/dicom-anonymizer

Strips patient health information (PHI) to deidentify a DICOM directory

Primary LanguagePythonMIT LicenseMIT

DICOM ANONYMIZER

Takes an input directory, and creates new de-identified files for each DICOM file encountered in the directory, including subdirectories.

Please see the pdf file Summary of the Medical Imaging Data Anonymization Program.pdf for a non-technical overview of dcmAnonymizerV02.py's functionality. For any questions and comments regarding usage and technical details, please send correspondences to Daniel Eftekhari at daniel@16bit.ai

The multiprocessing version of the program, dcmAnonymizerV02MP.py makes use of multiprocessing to speed up the anonymization process.

Software requirements:

  1. Anaconda Distribution Python version 3 Download Anaconda at https://www.anaconda.com/download/
  2. After installing Anaconda, add /PATH/TO/ANACONDA and /PATH/TO/ANACONDA/SCRIPTS to your system PATH.
  3. Please make sure pydicom has been installed prior to running this program.

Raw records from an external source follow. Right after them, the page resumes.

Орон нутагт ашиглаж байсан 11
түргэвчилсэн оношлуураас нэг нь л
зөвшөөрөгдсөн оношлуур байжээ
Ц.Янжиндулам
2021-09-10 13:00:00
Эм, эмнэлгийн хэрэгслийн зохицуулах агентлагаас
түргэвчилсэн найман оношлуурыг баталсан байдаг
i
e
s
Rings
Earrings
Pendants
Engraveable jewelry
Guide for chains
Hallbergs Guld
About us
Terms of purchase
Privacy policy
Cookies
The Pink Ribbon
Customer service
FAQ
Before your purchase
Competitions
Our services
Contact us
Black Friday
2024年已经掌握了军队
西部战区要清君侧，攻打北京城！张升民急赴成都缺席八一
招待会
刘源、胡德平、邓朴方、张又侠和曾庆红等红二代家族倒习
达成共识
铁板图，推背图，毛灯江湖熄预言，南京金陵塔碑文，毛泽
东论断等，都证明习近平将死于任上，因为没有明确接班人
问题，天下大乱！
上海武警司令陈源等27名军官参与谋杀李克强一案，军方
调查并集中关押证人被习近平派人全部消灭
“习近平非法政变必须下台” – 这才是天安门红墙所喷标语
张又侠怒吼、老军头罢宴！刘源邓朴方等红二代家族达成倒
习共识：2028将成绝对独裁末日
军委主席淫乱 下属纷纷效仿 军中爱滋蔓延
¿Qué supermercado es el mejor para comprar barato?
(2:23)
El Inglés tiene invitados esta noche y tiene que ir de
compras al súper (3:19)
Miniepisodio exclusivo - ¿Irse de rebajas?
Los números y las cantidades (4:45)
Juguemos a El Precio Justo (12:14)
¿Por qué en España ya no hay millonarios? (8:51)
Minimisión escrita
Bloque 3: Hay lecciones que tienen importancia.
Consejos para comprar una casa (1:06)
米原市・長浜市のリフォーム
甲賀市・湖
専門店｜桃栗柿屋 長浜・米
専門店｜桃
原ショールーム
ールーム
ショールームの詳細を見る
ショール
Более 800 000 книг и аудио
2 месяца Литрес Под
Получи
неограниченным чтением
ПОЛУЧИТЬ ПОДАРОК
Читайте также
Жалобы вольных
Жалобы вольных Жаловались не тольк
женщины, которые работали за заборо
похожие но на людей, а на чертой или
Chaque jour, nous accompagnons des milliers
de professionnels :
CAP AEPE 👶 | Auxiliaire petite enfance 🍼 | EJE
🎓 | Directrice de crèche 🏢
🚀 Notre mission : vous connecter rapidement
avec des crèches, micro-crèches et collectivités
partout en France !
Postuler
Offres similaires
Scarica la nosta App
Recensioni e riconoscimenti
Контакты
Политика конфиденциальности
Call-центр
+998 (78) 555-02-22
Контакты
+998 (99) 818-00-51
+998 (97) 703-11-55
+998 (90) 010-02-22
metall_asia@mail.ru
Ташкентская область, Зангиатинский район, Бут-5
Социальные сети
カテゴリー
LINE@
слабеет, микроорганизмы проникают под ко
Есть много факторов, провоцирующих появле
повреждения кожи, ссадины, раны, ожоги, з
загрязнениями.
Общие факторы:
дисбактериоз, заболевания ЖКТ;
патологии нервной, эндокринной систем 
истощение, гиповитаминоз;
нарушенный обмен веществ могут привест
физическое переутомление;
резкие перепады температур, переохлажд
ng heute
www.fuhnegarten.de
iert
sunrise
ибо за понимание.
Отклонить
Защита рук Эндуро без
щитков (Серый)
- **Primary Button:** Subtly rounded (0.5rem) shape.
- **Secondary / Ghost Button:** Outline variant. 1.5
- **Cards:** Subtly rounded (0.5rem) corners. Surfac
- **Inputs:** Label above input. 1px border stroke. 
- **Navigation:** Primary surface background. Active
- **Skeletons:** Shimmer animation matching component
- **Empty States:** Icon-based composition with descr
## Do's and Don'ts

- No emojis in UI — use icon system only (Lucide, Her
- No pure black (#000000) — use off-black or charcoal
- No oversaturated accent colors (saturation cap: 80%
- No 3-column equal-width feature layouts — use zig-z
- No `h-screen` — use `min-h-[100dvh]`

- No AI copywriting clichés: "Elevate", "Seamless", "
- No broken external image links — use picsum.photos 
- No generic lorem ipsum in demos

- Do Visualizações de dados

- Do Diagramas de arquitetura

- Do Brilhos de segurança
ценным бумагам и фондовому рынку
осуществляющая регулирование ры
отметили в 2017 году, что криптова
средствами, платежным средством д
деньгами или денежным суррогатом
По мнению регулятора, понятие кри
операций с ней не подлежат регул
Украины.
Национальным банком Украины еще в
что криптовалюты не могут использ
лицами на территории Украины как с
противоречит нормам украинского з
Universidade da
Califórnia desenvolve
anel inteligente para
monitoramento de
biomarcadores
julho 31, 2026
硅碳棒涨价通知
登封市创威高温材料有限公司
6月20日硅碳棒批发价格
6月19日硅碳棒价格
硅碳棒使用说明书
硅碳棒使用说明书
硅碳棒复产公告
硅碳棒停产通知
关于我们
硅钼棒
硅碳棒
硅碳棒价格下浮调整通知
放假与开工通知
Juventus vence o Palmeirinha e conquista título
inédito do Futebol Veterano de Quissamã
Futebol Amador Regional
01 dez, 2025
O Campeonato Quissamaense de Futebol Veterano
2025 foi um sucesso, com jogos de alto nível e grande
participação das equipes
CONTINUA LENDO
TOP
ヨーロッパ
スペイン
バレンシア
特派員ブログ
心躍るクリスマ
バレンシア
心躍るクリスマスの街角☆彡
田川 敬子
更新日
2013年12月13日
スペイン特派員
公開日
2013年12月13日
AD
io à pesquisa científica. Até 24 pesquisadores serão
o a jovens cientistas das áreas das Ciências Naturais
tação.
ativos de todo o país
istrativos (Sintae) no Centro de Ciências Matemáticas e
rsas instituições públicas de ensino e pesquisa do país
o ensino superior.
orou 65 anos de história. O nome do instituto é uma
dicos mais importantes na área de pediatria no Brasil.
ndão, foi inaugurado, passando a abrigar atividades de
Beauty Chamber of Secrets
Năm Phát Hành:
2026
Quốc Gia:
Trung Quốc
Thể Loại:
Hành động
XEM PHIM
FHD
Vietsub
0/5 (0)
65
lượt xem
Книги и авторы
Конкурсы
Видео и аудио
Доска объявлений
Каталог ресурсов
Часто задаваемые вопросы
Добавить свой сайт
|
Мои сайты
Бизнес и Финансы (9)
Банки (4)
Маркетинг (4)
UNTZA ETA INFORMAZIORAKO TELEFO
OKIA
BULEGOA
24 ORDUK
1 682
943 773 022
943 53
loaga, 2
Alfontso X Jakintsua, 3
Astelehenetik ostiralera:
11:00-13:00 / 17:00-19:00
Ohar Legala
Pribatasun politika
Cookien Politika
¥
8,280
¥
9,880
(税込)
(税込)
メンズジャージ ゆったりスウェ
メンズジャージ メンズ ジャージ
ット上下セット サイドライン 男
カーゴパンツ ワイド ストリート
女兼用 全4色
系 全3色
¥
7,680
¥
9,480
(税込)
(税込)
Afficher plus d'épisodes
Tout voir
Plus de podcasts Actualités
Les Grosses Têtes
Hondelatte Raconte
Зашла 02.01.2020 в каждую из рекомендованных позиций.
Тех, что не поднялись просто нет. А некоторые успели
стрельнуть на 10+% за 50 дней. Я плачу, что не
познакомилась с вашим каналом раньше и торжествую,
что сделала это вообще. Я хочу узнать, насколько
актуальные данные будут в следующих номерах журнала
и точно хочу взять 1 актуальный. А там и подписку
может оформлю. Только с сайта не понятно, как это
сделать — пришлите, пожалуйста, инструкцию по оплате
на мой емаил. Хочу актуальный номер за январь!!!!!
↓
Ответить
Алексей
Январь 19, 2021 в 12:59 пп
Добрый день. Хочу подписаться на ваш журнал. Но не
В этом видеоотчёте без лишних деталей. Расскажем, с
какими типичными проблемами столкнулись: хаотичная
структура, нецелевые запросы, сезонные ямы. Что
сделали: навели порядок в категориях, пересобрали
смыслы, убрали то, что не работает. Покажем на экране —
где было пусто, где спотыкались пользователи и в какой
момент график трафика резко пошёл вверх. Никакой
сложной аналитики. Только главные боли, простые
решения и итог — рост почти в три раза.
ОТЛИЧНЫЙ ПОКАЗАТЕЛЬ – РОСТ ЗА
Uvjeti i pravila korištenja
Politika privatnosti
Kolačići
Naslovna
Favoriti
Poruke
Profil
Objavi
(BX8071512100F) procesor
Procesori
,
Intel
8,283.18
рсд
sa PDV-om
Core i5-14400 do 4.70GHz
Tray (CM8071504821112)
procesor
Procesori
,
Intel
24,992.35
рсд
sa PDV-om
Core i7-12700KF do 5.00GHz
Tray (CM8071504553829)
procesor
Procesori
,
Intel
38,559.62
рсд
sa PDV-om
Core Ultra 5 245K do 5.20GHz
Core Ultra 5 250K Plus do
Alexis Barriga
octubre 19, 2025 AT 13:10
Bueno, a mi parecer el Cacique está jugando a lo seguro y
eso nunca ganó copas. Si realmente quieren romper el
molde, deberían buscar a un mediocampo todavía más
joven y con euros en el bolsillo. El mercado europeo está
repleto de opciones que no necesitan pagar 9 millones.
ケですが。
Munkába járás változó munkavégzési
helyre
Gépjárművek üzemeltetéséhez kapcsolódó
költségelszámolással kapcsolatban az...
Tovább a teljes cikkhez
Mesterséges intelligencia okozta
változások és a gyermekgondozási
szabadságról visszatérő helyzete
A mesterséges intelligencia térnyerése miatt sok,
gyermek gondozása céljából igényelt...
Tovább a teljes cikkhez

This can be done by entering conda install -c conda-forge pydicom in the command line/prompt.
  4. There are several image handler packages which may or may not be needed depending on your dicom transfer syntaxes. These packages are imported by default. Only gdcm and jpeg_ls need to be installed manually (assuming Anaconda Distribution is being used). This can be done by running conda install -c conda-forge gdcm to install gdcm, and cloning the CharPyLs repository from https://github.com/Who8MyLunch/CharPyLS and running pip3 install . from inside the CharPyLs directory. See info on data handlers for specifications on which handlers may be needed for your dicom files.

Usage:

python3 dcmAnonymizerV02.py -d <input directory> -o <output directory> -l <linking log directory> -g <a/s/m/n>

Program input:

  1. Top-level directory containing all dicoms, either directly within the directory, or in subdirectories.

Notes:

  1. For the same dataset, the path of the linking log folder must be consistent across different runs of the program.
  2. If the program terminates because extra disk space is needed to write dicoms to the output folder, run the program again as many times as needed, each time with a new output folder containing additional disk space.

Program output:

  1. For each dicom in the input directory (recursive for subdirectories), if it doesn't already exist, the program writes an anonymized version to the desired output directory.
  2. Generates or updates existing link log files (the underlying data structure is a hash table). These are used to determine whether a dicom has already been anonymized or not.

This script is provided "as is" under the MIT license. If you find it useful for your project or publication, please cite it. Please see Licence file for further details.